Dosing in published research varies by animal model, route of administration, and research objective:
Based on preclinical research, FST 344 shows a generally favorable safety profile with some important considerations:
All FST 344 research should be conducted by qualified researchers in appropriate settings with appropriate monitoring protocols.
IGF-1 LR3 stimulates anabolic signaling via IGF-1 receptors. FST 344 removes myostatin’s inhibitory brake on muscle growth. These work through different pathways and may be complementary in research settings. FST 344 has the advantage of more targeted muscle effects; IGF-1 has broader tissue effects including potential growth of non-muscle tissues.
GHRP peptides (Ipamorelin, GHRP-2) stimulate GH secretion which drives IGF-1. FST 344 works independently of the GH axis. FST 344 may be particularly relevant for research in subjects where GH-axis stimulation is not the primary target.
MK-677 is a ghrelin receptor agonist that stimulates GH/IGF-1 axis. FST 344 directly inhibits myostatin. Both support muscle growth through distinct mechanisms; FST 344 is more specific to myostatin biology.
For research use, FST 344 is typically lyophilized (freeze-dried) and requires reconstitution:
Research-grade FST 344 is available from select USA-based peptide suppliers. When sourcing follistatin for research:
PeptidesForSale.us stocks Follistatin 344 1mg — USA-manufactured, 99%+ purity, third-party CoA verified, fast domestic shipping.

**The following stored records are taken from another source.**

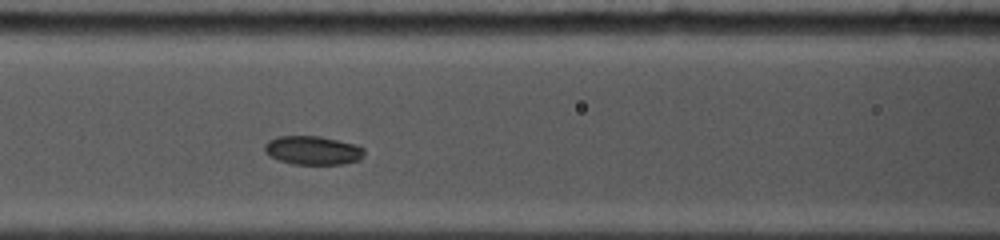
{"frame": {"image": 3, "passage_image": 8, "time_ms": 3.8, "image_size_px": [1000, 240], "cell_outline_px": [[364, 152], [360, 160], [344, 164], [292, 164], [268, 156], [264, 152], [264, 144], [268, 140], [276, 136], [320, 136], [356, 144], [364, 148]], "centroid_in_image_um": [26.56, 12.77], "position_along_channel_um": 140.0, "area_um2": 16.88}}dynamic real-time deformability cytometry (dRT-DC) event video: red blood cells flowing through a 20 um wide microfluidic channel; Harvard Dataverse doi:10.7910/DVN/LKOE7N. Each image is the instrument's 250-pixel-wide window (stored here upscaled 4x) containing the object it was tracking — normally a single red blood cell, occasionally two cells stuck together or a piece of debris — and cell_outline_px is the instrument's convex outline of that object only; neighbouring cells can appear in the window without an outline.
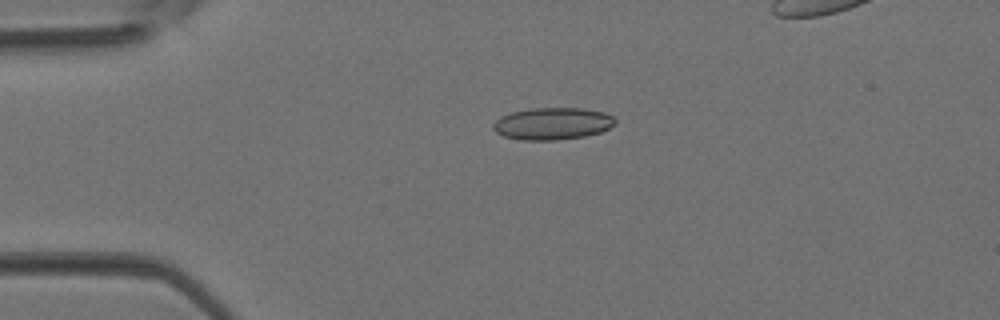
{"species": "Egyptian fruit bat (a non-hibernating species)", "species_latin": "Rousettus aegyptiacus", "temperature_condition": "room temperature", "stored_images_in_passage": 4, "camera_frame_rate_fps": 3000, "um_per_image_px": 0.085, "animal": {"sex": "female"}, "frame": {"image": 1, "passage_image": 3, "time_ms": 0.667, "image_size_px": [1000, 320], "cell_outline_px": [[616, 124], [600, 132], [584, 136], [556, 140], [520, 140], [504, 136], [496, 132], [492, 128], [492, 124], [500, 116], [512, 112], [532, 108], [580, 108], [604, 112], [612, 116], [616, 120]], "centroid_in_image_um": [46.94, 10.51], "position_along_channel_um": 38.1, "area_um2": 22.83}}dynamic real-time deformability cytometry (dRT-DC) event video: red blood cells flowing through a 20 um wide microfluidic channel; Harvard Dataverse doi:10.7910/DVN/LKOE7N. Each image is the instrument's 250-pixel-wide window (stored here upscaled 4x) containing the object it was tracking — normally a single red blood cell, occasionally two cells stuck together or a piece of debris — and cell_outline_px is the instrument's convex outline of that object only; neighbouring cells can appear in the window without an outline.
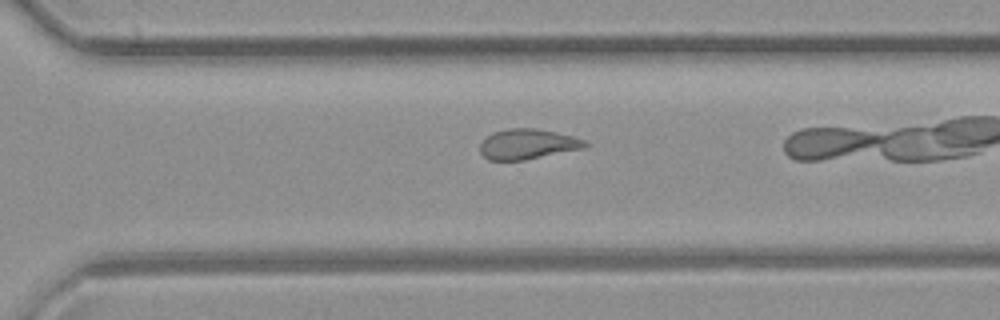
{"species": "common noctule bat (a hibernating species)", "species_latin": "Nyctalus noctula", "temperature_condition": "room temperature", "stored_images_in_passage": 22, "camera_frame_rate_fps": 3000, "um_per_image_px": 0.085, "animal": {"sex": "female", "body_mass_g": 21.9}, "frame": {"image": 1, "passage_image": 19, "time_ms": 6.0, "image_size_px": [1000, 320], "cell_outline_px": [[588, 144], [584, 148], [524, 160], [488, 160], [480, 152], [480, 144], [492, 132], [508, 128], [536, 128], [556, 132], [572, 136], [584, 140]], "centroid_in_image_um": [44.83, 12.24], "position_along_channel_um": 325.8, "area_um2": 18.38}}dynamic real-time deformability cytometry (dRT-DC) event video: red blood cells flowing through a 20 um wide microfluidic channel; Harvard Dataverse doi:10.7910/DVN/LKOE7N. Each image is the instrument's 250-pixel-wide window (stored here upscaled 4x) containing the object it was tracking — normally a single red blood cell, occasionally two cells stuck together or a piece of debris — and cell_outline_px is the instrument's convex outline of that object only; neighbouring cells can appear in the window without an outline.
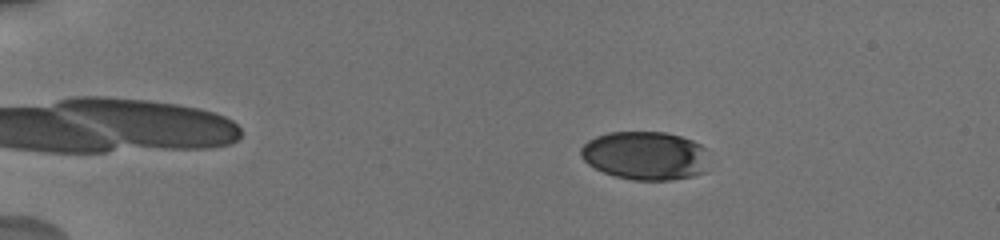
{"species": "human", "species_latin": "Homo sapiens", "temperature_condition": "cold", "stored_images_in_passage": 38, "camera_frame_rate_fps": 3000, "um_per_image_px": 0.085, "donor": {"sex": "male"}, "frame": {"image": 1, "passage_image": 15, "time_ms": 3.667, "image_size_px": [1000, 240], "cell_outline_px": [[704, 172], [692, 176], [668, 180], [632, 180], [616, 176], [604, 172], [588, 164], [580, 156], [580, 148], [588, 140], [596, 136], [608, 132], [664, 132], [680, 136], [692, 140], [700, 144], [704, 148]], "centroid_in_image_um": [54.78, 13.22], "position_along_channel_um": 30.2, "area_um2": 35.89}}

In animal model research, measurable muscle hypertrophy effects have been observed as early as 2-4 weeks with continued progression through 8-12 weeks of treatment. Timeline varies significantly based on animal model, dose, route of administration, and concurrent protocols.
Research protocols have explored FST 344 in combination with IGF-1, BPC-157, and GH-axis peptides. These combinations target muscle growth through multiple pathways and are a common focus in body composition research.
FST 344 is a research peptide not currently on standard athletic drug testing panels, but this is outside the scope of our research focus. All products are sold for laboratory research use only.
FST 344 is the circulating systemic isoform; FST 288 is tissue-bound with localized effects. For muscle growth research, FST 344 is the preferred form. For reproductive or localized tissue research, FST 288 may be more appropriate.
FST 344 (Follistatin 344) is one of the most compelling peptides for muscle biology research, offering a direct and potent mechanism for myostatin inhibition. With a growing body of evidence from mouse, primate, and early human studies — and search interest trending upward 53% month-over-month in 2026 — FST 344 is rapidly becoming a leading focus in performance and muscle wasting research.
For researchers studying muscle hypertrophy, sarcopenia, muscular dystrophy, or body composition, FST 344 provides a well-characterized, mechanistically distinct research tool backed by two decades of peer-reviewed science.
Disclaimer: This article is for educational and informational purposes only. FST 344 / Follistatin 344 is sold for research use only and is not intended for human consumption, medical diagnosis, or treatment. All research must be conducted by qualified professionals in appropriate laboratory settings in compliance with local regulations.